Distributed Tracing: OpenTelemetry and Jaeger

In a complex system, a single user request might:

Hit your FastAPI Gateway.
Which calls an Auth Service.
Which calls a Database.
Which calls an AI Model.

If that request takes 5 seconds, where is the bottleneck? Tracing allows you to see the exact lifecycle of that single request.

1. Spans and Traces

Trace: The entire journey of a request from start to finish.
Span: A single "Step" in that journey (e.g., "SQL Query", "External API Call").

2. Using OpenTelemetry (OTel)

OpenTelemetry is a vendor-neutral standard for observability. In FastAPI, we use OTel middleware to automatically generate traces for every incoming request.

from opentelemetry.instrumentation.fastapi import FastAPIInstrumentor

app = FastAPI()

# Automatically trace every request!
FastAPIInstrumentor.instrument_app(app)

3. Visualizing with Jaeger

Jaeger is a tool that allows you to see your traces visually. It shows a timeline of the request, highlighting which parts took the most time.

Why Tracing is Better than Logs:

A log tells you that something failed. A trace shows you exactly where in the chain it failed and what the inputs and outputs were for every step leading up to the failure.

4. Sampling

In high-traffic APIs (10,000+ RPS), you shouldn't trace 100% of requests—it would slow down the app and fill up your storage. Instead, we use Sampling (e.g., trace 1% of requests) to get a statistically valid view of performance.

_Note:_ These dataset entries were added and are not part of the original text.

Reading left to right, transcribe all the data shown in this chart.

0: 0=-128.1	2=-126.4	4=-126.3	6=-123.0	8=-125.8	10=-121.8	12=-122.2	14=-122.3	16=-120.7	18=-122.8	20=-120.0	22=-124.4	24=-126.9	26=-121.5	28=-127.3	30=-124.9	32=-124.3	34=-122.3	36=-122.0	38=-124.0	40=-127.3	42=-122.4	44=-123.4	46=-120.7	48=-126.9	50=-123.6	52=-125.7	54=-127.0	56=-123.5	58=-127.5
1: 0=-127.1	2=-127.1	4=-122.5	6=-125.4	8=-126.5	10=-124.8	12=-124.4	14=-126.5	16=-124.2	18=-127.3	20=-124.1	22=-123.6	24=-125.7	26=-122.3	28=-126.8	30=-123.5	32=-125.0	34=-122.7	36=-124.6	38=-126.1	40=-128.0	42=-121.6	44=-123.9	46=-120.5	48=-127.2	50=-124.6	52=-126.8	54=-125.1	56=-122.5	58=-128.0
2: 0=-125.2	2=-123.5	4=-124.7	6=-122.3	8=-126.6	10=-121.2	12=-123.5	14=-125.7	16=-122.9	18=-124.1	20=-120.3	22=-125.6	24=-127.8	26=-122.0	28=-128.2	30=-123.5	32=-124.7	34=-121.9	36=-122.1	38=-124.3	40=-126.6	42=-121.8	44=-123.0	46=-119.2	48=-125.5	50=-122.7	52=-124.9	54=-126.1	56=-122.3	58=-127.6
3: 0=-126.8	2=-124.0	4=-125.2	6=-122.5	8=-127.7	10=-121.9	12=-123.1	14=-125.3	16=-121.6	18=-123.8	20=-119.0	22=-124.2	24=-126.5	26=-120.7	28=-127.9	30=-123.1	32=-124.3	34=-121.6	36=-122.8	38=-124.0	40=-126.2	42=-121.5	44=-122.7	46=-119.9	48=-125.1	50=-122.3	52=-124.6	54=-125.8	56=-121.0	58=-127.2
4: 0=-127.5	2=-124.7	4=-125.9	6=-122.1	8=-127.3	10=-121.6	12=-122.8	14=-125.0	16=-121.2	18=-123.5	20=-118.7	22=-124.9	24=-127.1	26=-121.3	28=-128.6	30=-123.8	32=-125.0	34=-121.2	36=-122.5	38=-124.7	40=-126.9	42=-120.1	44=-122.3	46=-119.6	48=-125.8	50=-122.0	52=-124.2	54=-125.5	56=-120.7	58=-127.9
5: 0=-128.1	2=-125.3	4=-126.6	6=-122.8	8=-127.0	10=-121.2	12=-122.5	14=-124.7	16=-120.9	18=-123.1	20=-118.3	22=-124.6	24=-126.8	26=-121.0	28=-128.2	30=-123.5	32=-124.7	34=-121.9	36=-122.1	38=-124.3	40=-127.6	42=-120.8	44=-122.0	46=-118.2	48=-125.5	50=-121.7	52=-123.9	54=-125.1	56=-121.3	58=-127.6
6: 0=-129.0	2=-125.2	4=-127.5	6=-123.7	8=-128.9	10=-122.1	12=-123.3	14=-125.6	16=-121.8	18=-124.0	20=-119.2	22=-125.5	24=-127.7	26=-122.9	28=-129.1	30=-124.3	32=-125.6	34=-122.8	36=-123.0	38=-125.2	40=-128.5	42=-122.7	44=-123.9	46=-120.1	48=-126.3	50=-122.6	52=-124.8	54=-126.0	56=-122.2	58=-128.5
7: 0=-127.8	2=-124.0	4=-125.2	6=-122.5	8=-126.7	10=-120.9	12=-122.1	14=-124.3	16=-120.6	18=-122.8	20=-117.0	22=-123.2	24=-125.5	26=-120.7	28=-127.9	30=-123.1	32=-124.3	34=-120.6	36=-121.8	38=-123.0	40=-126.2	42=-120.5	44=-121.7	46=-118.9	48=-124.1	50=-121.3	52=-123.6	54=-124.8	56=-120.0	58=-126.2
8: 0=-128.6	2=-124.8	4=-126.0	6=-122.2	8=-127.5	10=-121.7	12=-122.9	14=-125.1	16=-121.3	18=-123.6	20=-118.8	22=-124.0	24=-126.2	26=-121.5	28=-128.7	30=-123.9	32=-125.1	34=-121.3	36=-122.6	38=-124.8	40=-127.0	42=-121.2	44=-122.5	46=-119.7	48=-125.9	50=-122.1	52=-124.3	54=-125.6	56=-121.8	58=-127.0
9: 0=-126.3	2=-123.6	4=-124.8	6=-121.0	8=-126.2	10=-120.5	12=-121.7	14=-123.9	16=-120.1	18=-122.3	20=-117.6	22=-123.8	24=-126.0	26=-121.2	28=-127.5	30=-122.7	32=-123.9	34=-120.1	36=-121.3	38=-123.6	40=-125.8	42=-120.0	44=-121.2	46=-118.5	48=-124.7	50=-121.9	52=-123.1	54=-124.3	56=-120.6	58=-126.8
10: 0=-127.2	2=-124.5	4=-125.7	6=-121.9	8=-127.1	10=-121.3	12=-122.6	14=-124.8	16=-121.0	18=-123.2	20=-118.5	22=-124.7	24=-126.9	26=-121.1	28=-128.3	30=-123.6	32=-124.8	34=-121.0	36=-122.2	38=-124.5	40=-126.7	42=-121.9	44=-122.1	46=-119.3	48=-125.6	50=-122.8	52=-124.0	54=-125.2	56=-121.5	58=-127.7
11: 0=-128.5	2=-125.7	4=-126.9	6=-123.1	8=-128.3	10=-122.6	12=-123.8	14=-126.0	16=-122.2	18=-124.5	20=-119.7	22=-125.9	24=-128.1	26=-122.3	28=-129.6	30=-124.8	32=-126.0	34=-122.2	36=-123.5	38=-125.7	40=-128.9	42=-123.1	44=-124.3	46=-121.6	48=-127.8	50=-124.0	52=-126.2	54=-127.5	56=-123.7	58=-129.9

Visualizing the Trace Timeline

gantt
    title Request Trace for /process-payment
    dateFormat  X
    axisFormat %s 
    
    section Gateway
    FastAPI Handler      :0, 500
    section Services
    Auth Check           :10, 50
    Balance Check        :60, 150
    Stripe API Call      :160, 480
    section Database
    Log Transaction      :485, 495

Summary

Distributed Tracing: Essential for microservices and complex apps.
OpenTelemetry: The industry standard for tracing.
Spans: The building blocks of a trace.
Bottleneck Detection: Use traces to find out exactly why a request is slow.

In the next lesson, we wrap up Module 18 with Exercises on observability and monitoring.

Exercise: The Bottleneck Detective

Look at the Gantt chart above.

Which part of the request is taking the most time?
If you wanted to speed up this API, which service would you focus on optimizing first?